O resgate de sete pessoas presas em uma caverna inundada no Laos envolve uma operação internacional de mergulho técnico. Um diver australiano, Josh Richards, integra a equipe enviada de diferentes países para conduzir a extração dos cinco sobreviventes encontrados até agora e buscar os dois desaparecidos. A missão ocorre na província de Xaisomboun, no centro do Laos, após o grupo ter entrado na caverna há mais de uma semana em busca de animais, com o ruído das fortes chuvas bloqueando a passagem.

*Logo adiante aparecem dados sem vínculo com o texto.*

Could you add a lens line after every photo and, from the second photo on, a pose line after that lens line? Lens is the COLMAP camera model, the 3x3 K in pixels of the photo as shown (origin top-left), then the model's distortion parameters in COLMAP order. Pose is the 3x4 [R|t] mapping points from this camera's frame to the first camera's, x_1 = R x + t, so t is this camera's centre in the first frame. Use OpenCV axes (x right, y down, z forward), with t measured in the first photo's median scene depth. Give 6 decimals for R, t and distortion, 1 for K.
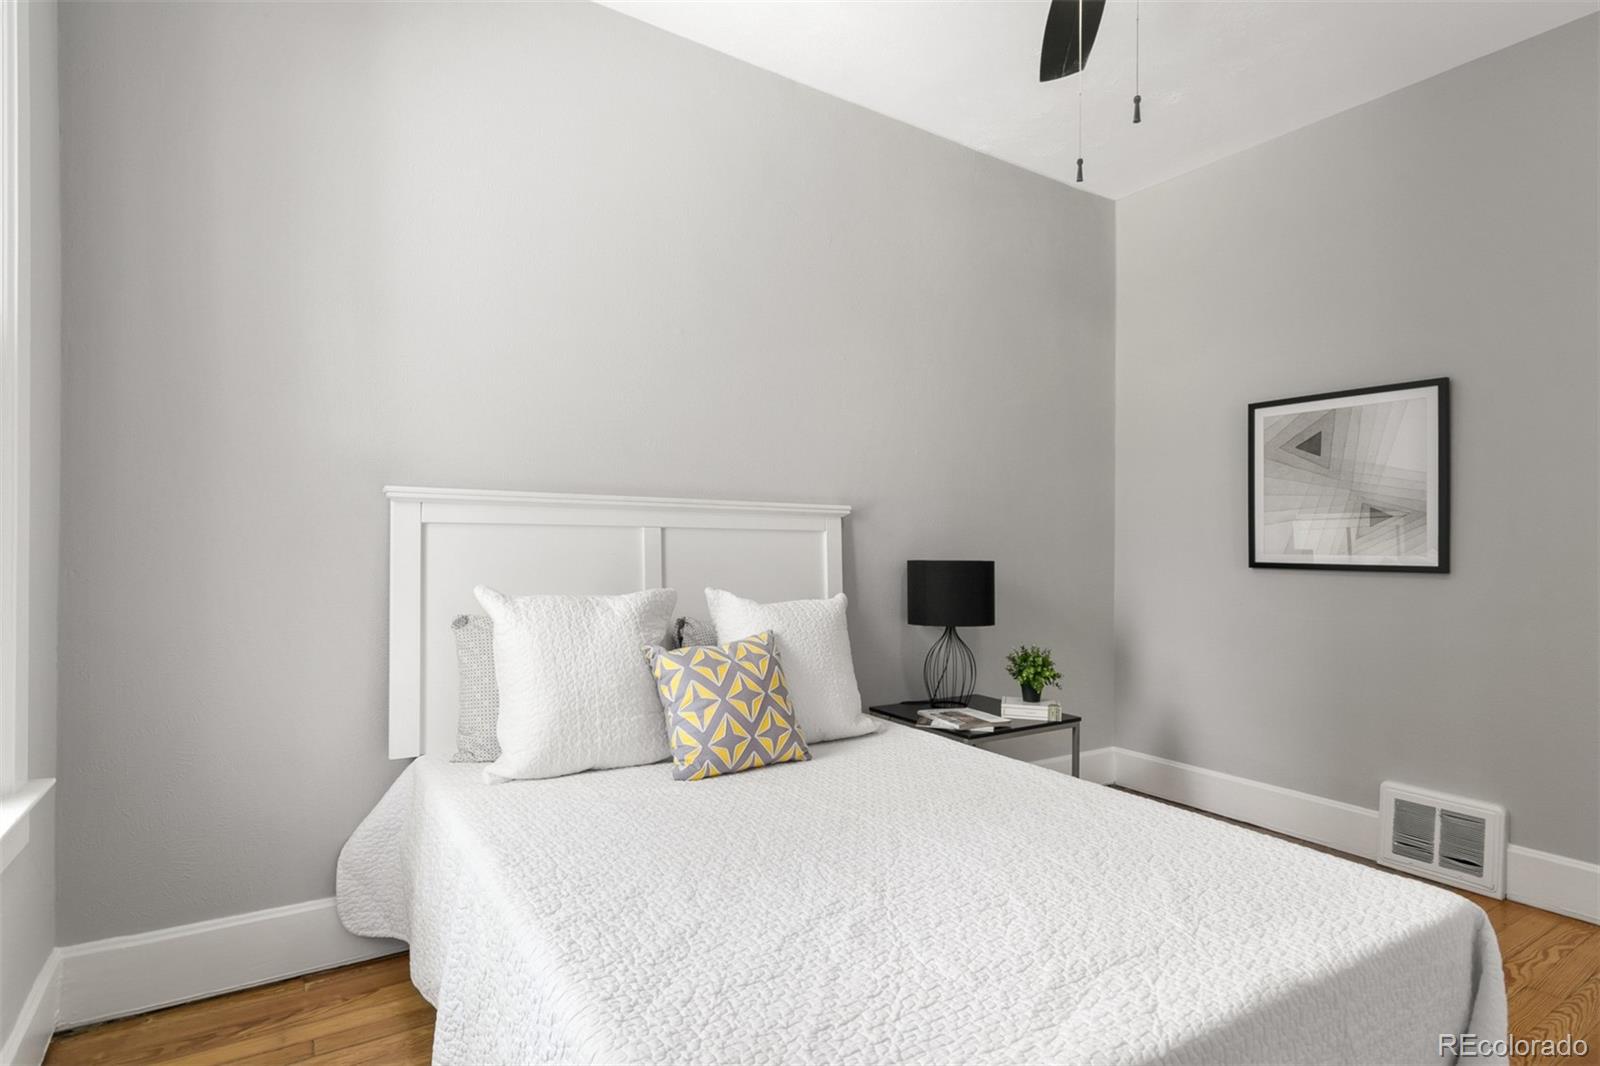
lens RADIAL K [[834.6, 0, 802.9], [0, 834.6, 545.3], [0, 0, 1]] dist [0.005713, 0.000330]
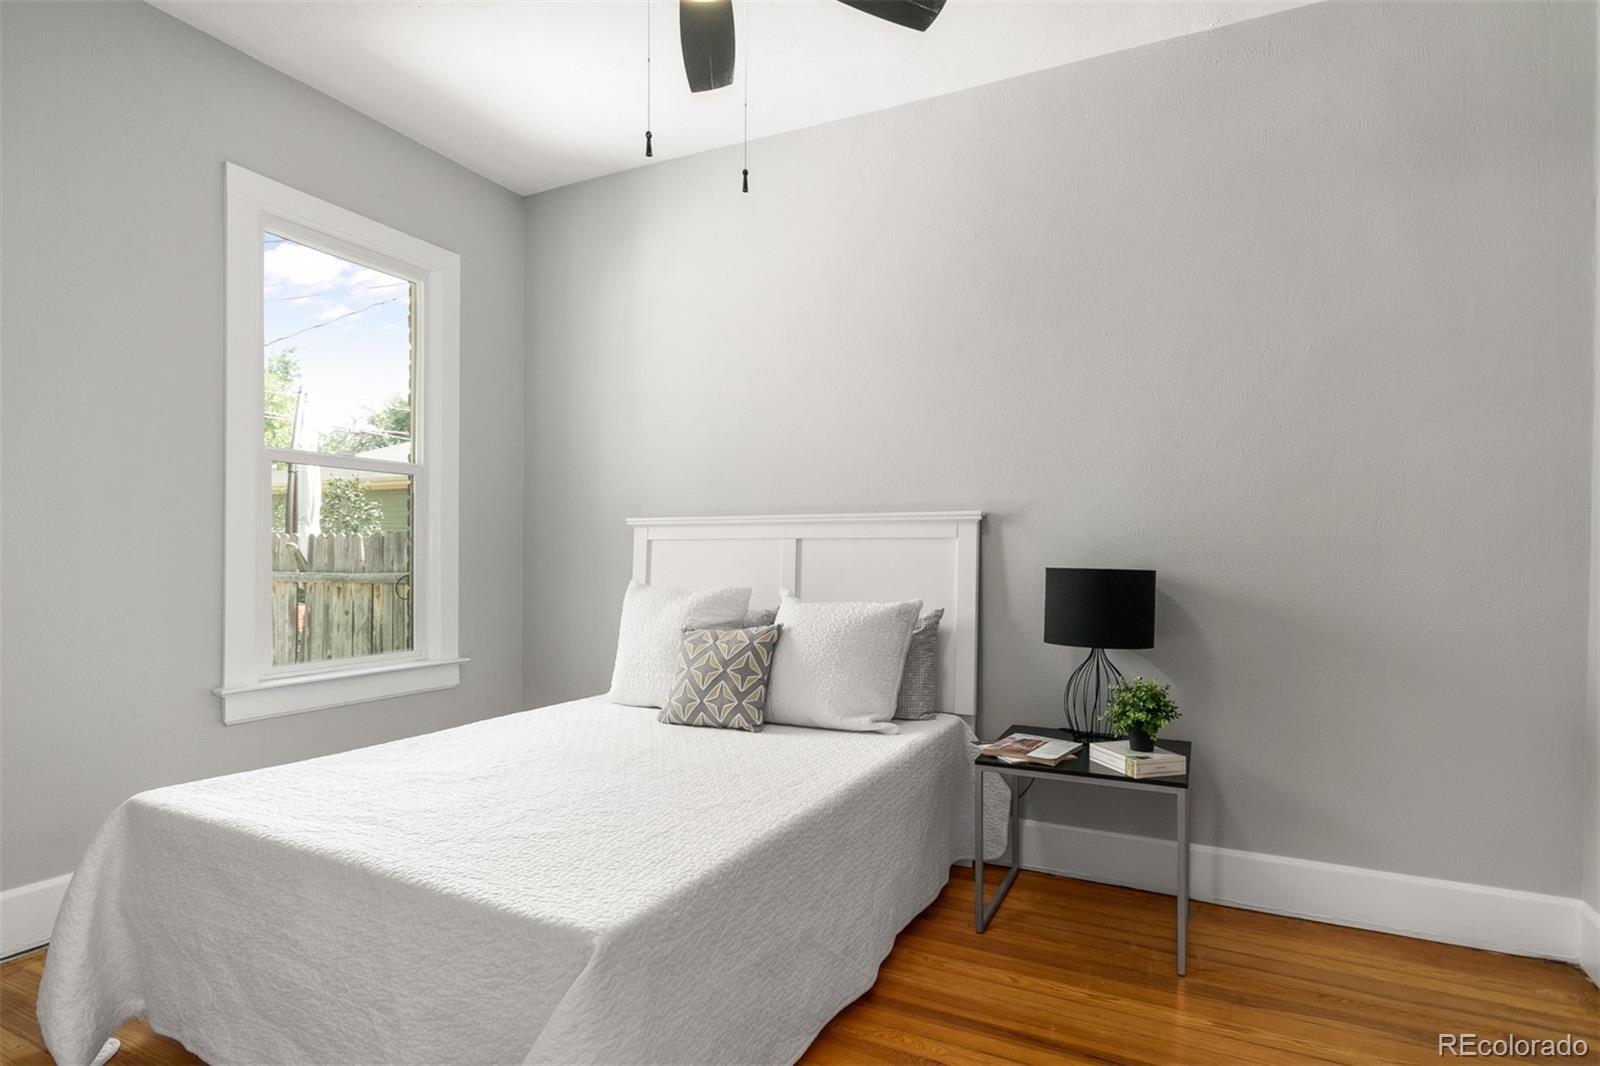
lens RADIAL K [[834.6, 0, 809.5], [0, 834.6, 546.3], [0, 0, 1]] dist [0.005713, 0.000330]
pose [[0.506770, -0.013754, -0.861972, 0.792437], [0.005674, 0.999904, -0.012619, 0.004922], [0.862063, 0.001504, 0.506800, 0.338059]]
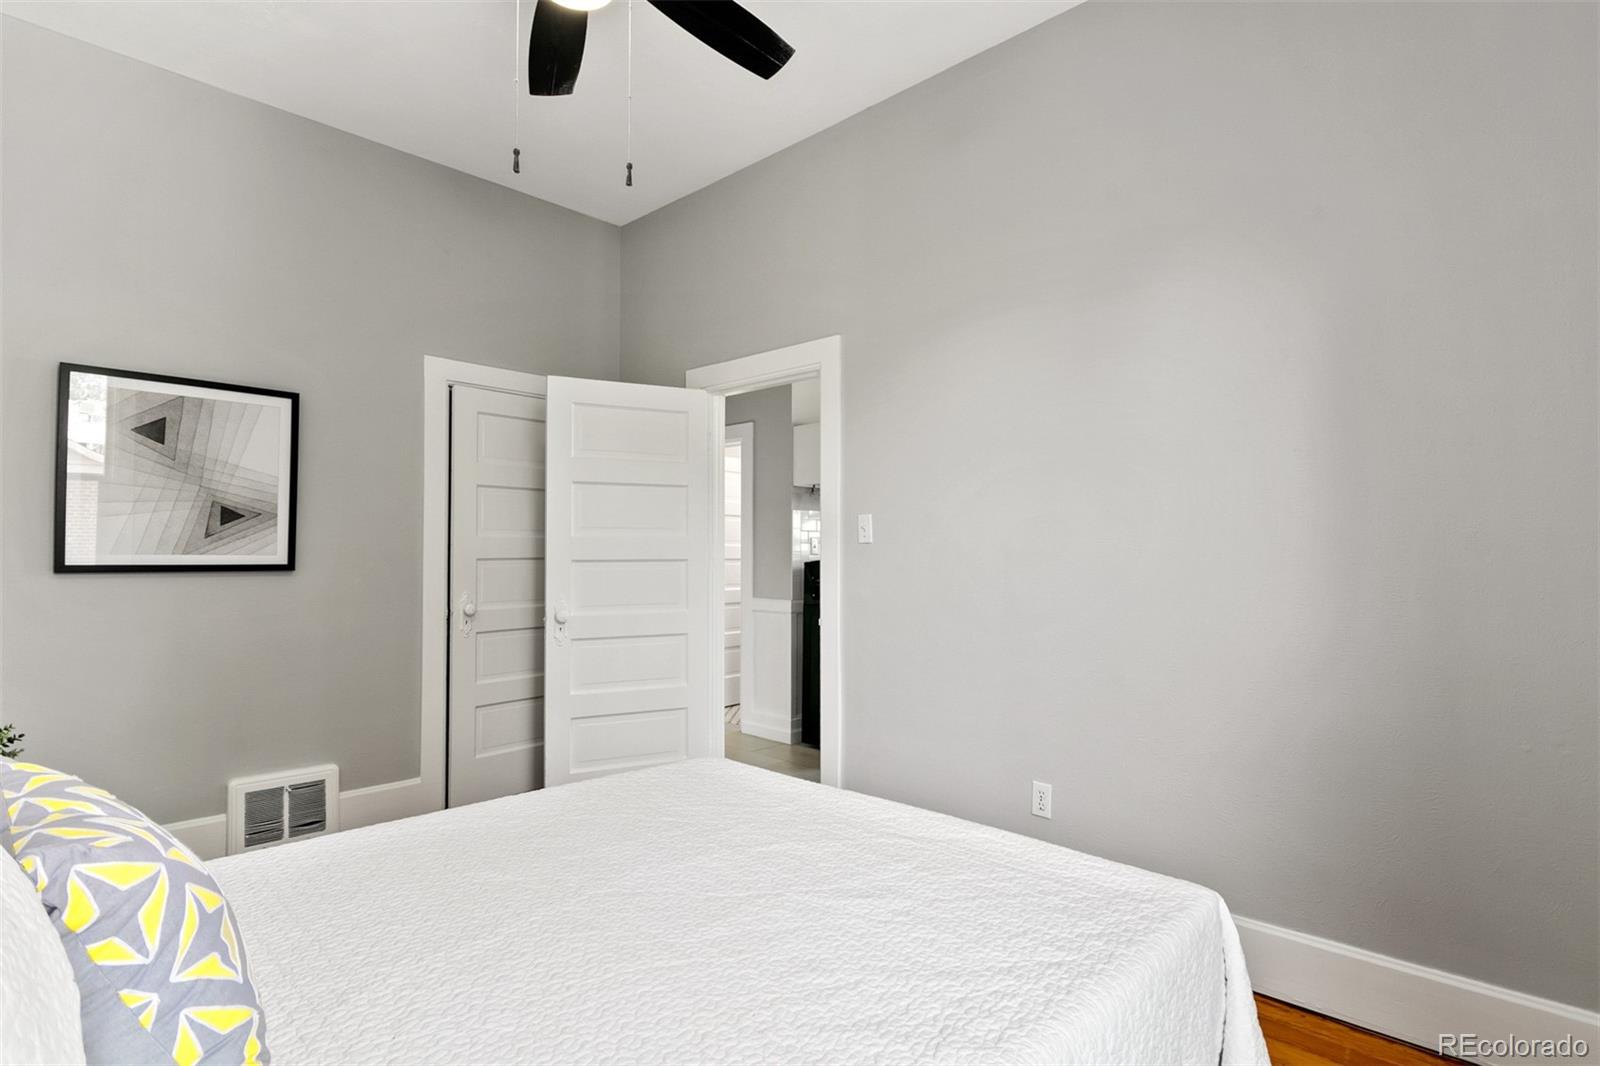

A operação envolve mergulhadores especializados que chegaram de várias nações. Eles serão transportados por helicóptero militar até o terreno remoto e hostil da mata, onde as pessoas presas tentam ser resgatadas. Além das dificuldades técnicas, a condição de oxigênio no interior é baixa, e a chuva continua aumentando os riscos de novas inundações.
Josh Richards lidera o time australiano Soggy Wombats e descreve o ambiente como instável, com paredes de lama e argila que afetam o fluxo de água. Ele destaca que a visibilidade é quase nula e que o resgate depende de seguir trajetórias previamente marcadas no interior da mina. A equipe internacional também prevê entrar em áreas com passagem estreita, onde a comunicação pode ser precária.
Os mergulhadores mobilizados de Japão, Indonésia, Tailândia, França e Malásia devem trabalhar de forma coordenada para abrir caminho até os alvos. A estratégia envolve reduzir o volume de água de partes das passagens e, quando necessário, conduzir os sobreviventes por trechos curtos com equipamento de mergulho, segundo planos em desenvolvimento no local.
A prioridade é extrair com segurança os cinco sobreviventes já encontrados e, se possível, localizar os dois desaparecidos. A operação utiliza técnicas de mergulho em ambientes confinados, com apoio de bombeamento de água e rotas de resgate traçadas previamente pelos especialistas presentes.